• INFORMATION PROVIDED:
============

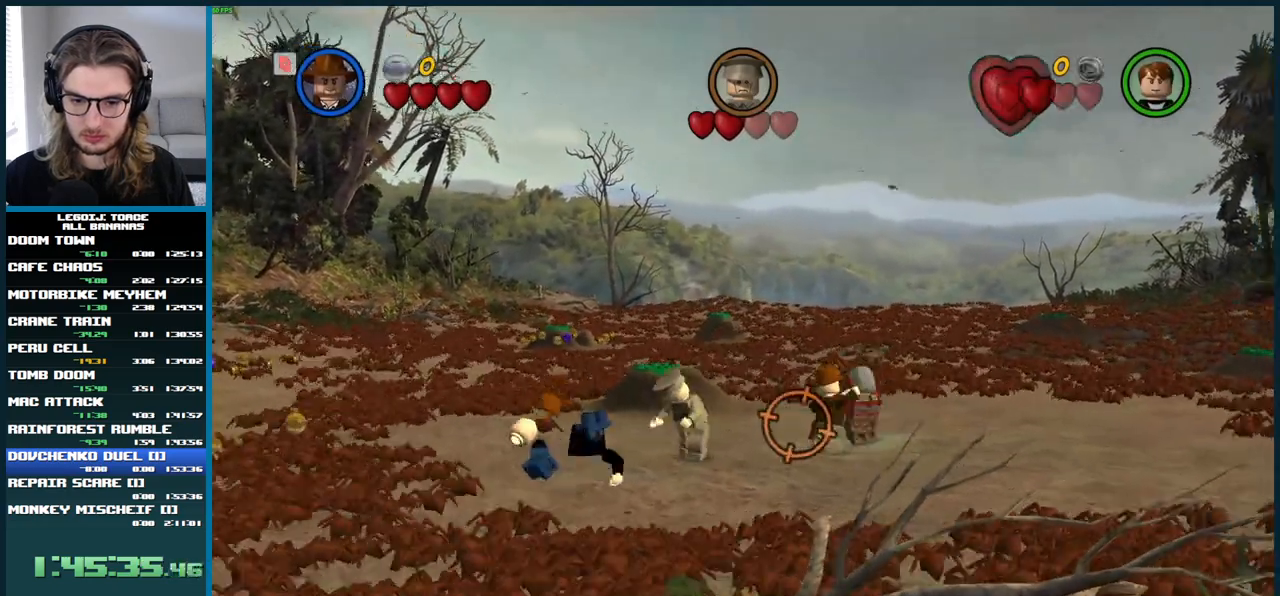
{"buttons": [], "left_stick": "left", "right_stick": "center", "events": [[100, "left_stick", "left"]]}
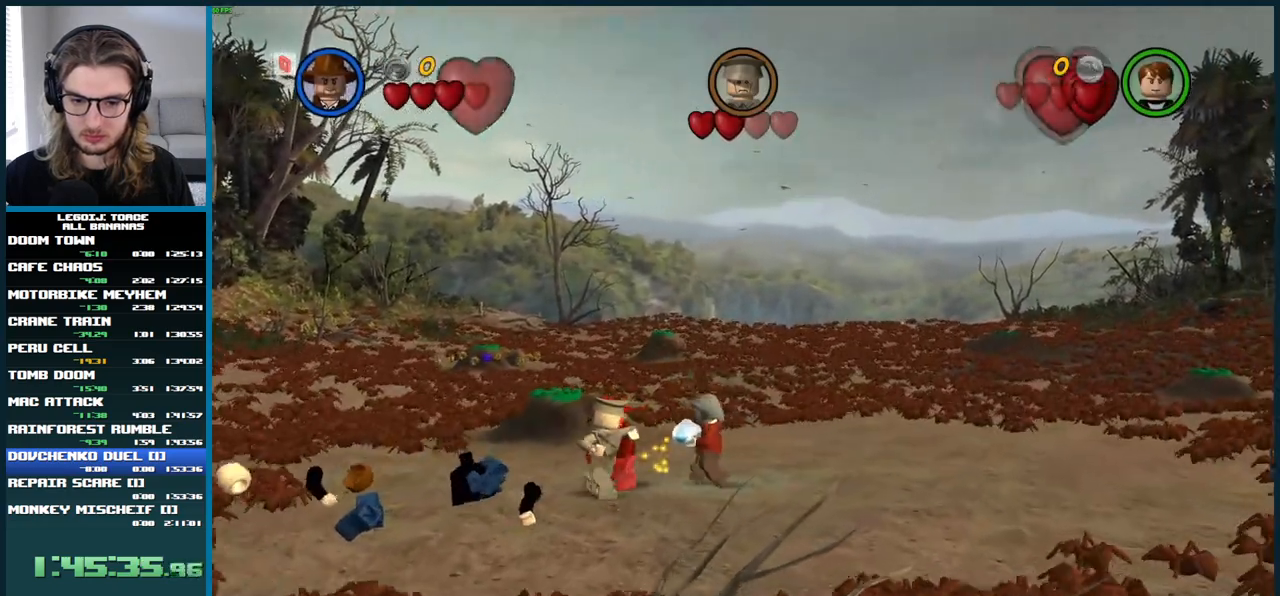
{"buttons": [], "left_stick": "left", "right_stick": "center", "events": [[183, "left_stick", "center"], [233, "left_stick", "left"]]}
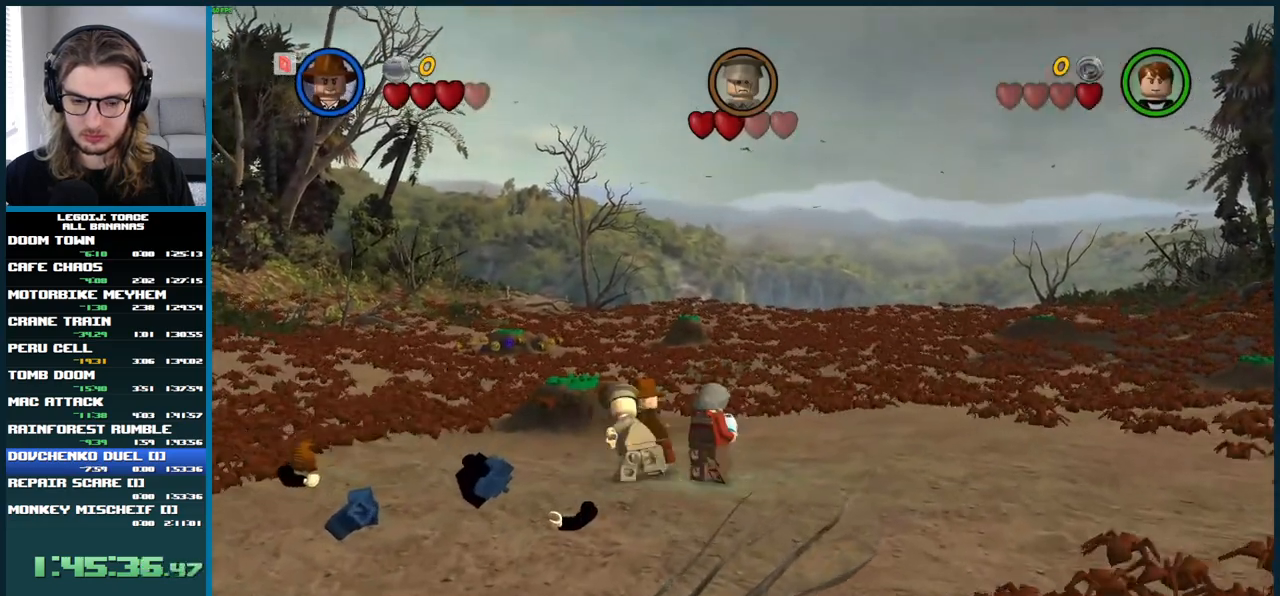
{"buttons": [], "left_stick": "left", "right_stick": "center", "events": [[233, "left_stick", "center"], [500, "left_stick", "left"]]}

============

• YOUR OBJECTIVE:
Return each line from the material above exactly, but not the pictures.

• EXERCISE SOLUTION:
{"buttons": [], "left_stick": "left", "right_stick": "center", "events": [[100, "left_stick", "left"]]}
{"buttons": [], "left_stick": "left", "right_stick": "center", "events": [[183, "left_stick", "center"], [233, "left_stick", "left"]]}
{"buttons": [], "left_stick": "left", "right_stick": "center", "events": [[233, "left_stick", "center"], [500, "left_stick", "left"]]}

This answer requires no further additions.